Nouvelle mesure adoptée par les interlocuteurs sociaux dans le cadre du Covid19, du chômage temporaire et du salaire garanti en cas d'incapacité de travail.

Quel était le problème ? 

Rappelons qu’en cas de maladie, la loi prévoit que l’employeur doit verser un salaire garanti durant une certaine période. Une fois cette période écoulée, c’est la mutuelle qui prend en charge les indemnités et ce, sous certaines conditions.

Ces dernières semaines, avec la mise en place effective du chômage temporaire pour cause de Covid-19 dans les entreprises, bon nombre d’employés malades, se sont vu signifier la fin de la période couverte par leur salaire garanti et le basculement vers les indemnités de mutuelle. Aucune différence n’était faite selon que le travailleur soit déjà en maladie au moment de la mise en chômage temporaire ou pas.

Cette situation entraînait une perte importante de revenu pour le travailleur qui passait sur la mutuelle et un coût important pour la sécurité sociale. 

Le flou juridique qui permettait de telles pratiques devait absolument cesser. Les représentants des employeurs et les syndicats se sont donc penchés sur la question et sont parvenus à un accord.  

Résulats de la concertation sociale ? 

Un nouveau certificat 

L'accord prévoit la création d'un nouveau certificat médical pour toute la durée de la crise du Covid. Ce nouveau ceritificat prévoit deux options :

  • Le médecin indique avoir diagnostiqué le Covid et le patient a alors droit à son salaire garanti.
  • Le médecin indique qu’il a écarté le travailleur pour éviter les risques de contamination. Dans ce cas, il n’y aura pas de salaire garanti. Le travailleur sera alors immédiatement à charge de la Sécurité sociale, via sa mutuelle.

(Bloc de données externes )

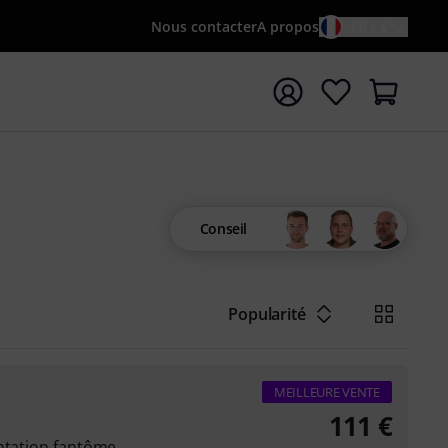
Nous contacter
A propos
FR / €
rrer la recherche avec le terme de recherche {searchTerm
Conseil
Popularité
MEILLEURE VENTE
111
€
entation fantôme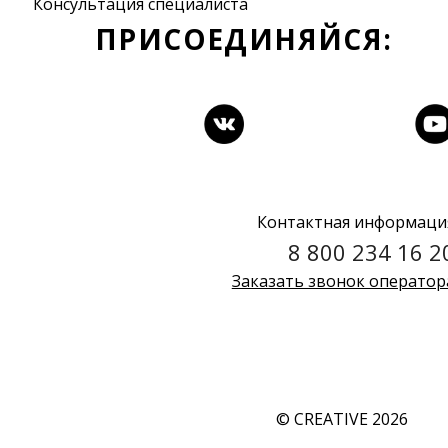
Консультация специалиста
ПРИСОЕДИНЯЙСЯ:
Контактная информаци
8 800 234 16 2
Заказать звонок оператор
© CREATIVE 2026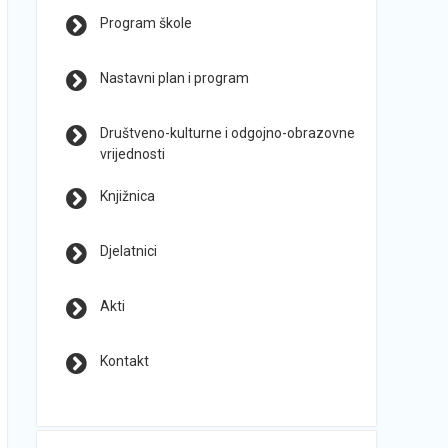
Program škole
Nastavni plan i program
Društveno-kulturne i odgojno-obrazovne
vrijednosti
Knjižnica
Djelatnici
Akti
Kontakt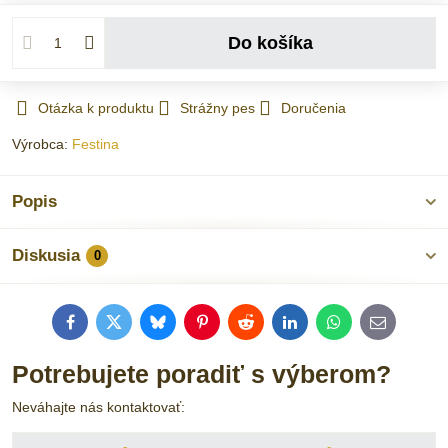
Do košíka
Otázka k produktu
Strážny pes
Doručenia
Výrobca:
Festina
Popis
Diskusia
0
Facebook
Twitter
Bluesky
Pinterest
Reddit
LinkedIn
WhatsApp
E-
mail
Potrebujete poradiť s výberom?
Neváhajte nás kontaktovať: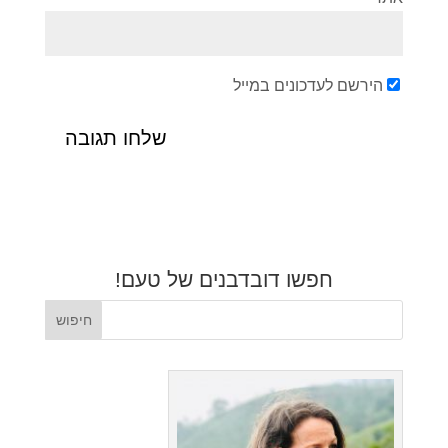
הירשם לעדכונים במייל
חפשו דובדבנים של טעם!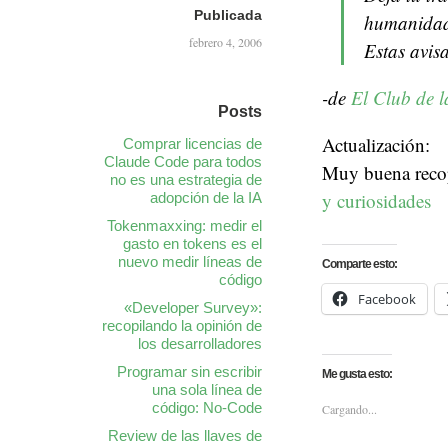
Publicada
humanidad,
febrero 4, 2006
Estas avisa
-de
El Club de 
Posts
Actualización:
Comprar licencias de
Claude Code para todos
Muy buena recop
no es una estrategia de
y curiosidades
adopción de la IA
Tokenmaxxing: medir el
gasto en tokens es el
nuevo medir líneas de
Comparte esto:
código
Facebook
«Developer Survey»:
recopilando la opinión de
los desarrolladores
Programar sin escribir
Me gusta esto:
una sola línea de
código: No-Code
Cargando...
Review de las llaves de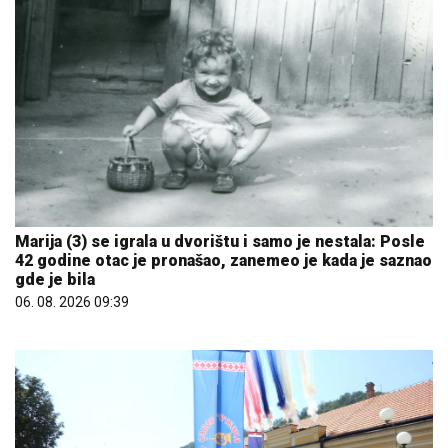
Marija (3) se igrala u dvorištu i samo je nestala: Posle
42 godine otac je pronašao, zanemeo je kada je saznao
gde je bila
06. 08. 2026 09:39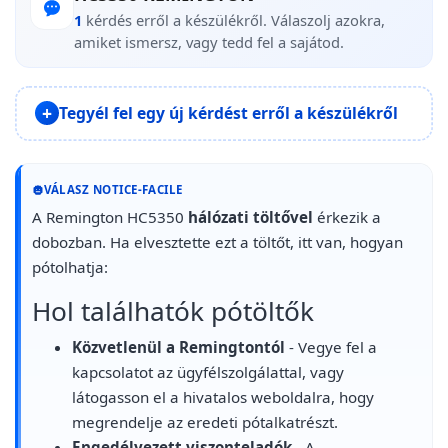
1
kérdés erről a készülékről. Válaszolj azokra,
amiket ismersz, vagy tedd fel a sajátod.
Tegyél fel egy új kérdést erről a készülékről
VÁLASZ NOTICE-FACILE
A Remington HC5350
hálózati töltővel
érkezik a
dobozban. Ha elvesztette ezt a töltőt, itt van, hogyan
pótolhatja:
Hol találhatók pótöltők
Közvetlenül a Remingtontól
- Vegye fel a
kapcsolatot az ügyfélszolgálattal, vagy
látogasson el a hivatalos weboldalra, hogy
megrendelje az eredeti pótalkatrészt.
Engedélyezett viszonteladók
- A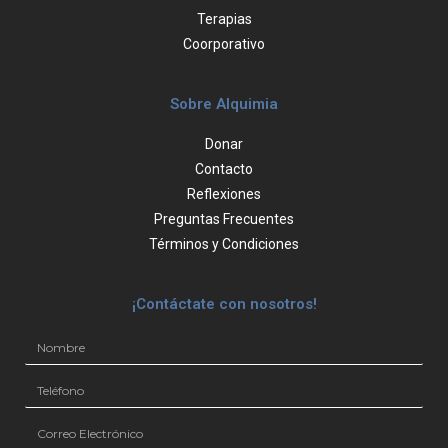
Terapias
Coorporativo
Sobre Alquimia
Donar
Contacto
Reflexiones
Preguntas Frecuentes
Términos y Condiciones
¡Contáctate con nosotros!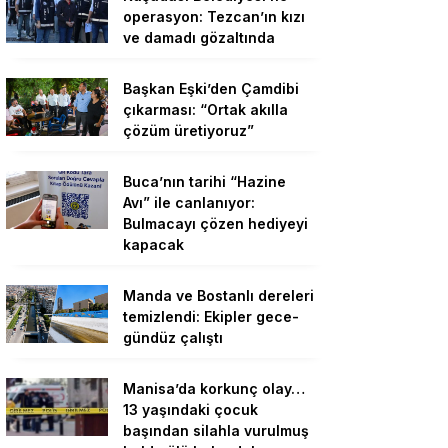
operasyon: Tezcan’ın kızı
ve damadı gözaltında
Başkan Eşki’den Çamdibi
çıkarması: “Ortak akılla
çözüm üretiyoruz”
Buca’nın tarihi “Hazine
Avı” ile canlanıyor:
Bulmacayı çözen hediyeyi
kapacak
Manda ve Bostanlı dereleri
temizlendi: Ekipler gece-
gündüz çalıştı
Manisa’da korkunç olay…
13 yaşındaki çocuk
başından silahla vurulmuş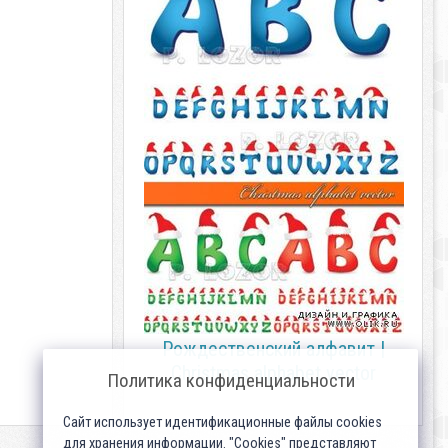
Рождественский алфавит |
Christmas alphabet vector
Политика конфиденциальности
Сайт использует идентификационные файлы cookies
для хранения информации. "Cookies" представляют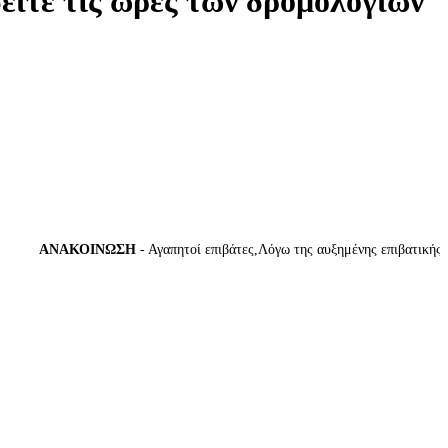
δείτε τις ώρες των δρομολογίων
ΑΝΑΚΟΙΝΩΣΗ
- Αγαπητοί επιβάτες,Λόγω της αυξημένης επιβατικής κίνη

Des indemnités augmentées 

Pendant la crise corona, l’indemnité de maladie passera de 60% à 70% du salaire brut plafonné. 

Une obligation de notification de l'employeur en cas de chômage temporaire 

Certains employeurs requalifiaient les maladies en chômage économique avec effet rétroactif, ce qui faisait perdre le salaire garanti au travailleur. Désormais, les entreprises devront spécifier une date de début de chômage économique et les personnes sous certificat avant cette date conserveront leur salaire garanti. 

L’employeur doit informer le travailleur individuellement, en cas d’invocation du chômage temporaire. En aucun cas, l’employeur ne peut mettre un salarié en chômage temporaire sans notification préalable. Il en va de même pour la reprise du travail, qui doit également être notifiée individuellement, au plus tard la veille de cette reprise.

En conclusion 

La concertation sociale a donc apporté quelques améliorations concrètes, avec d’une part l’augmentation des indemnités de maladie et, d’autre part, des clarifications de la procédure, avec les nouveaux certificats et l’obligation de notification.
Les discussions se poursuivent concernant le salaire garanti. Pour la FGTB, les travailleurs malades doivent pouvoir compter sur ce salaire garanti, c’est une question de justice. 
Nous appelons maintenant le Gouvernement à respecter la concertation sociale et à mettre en oeuvre ces accords.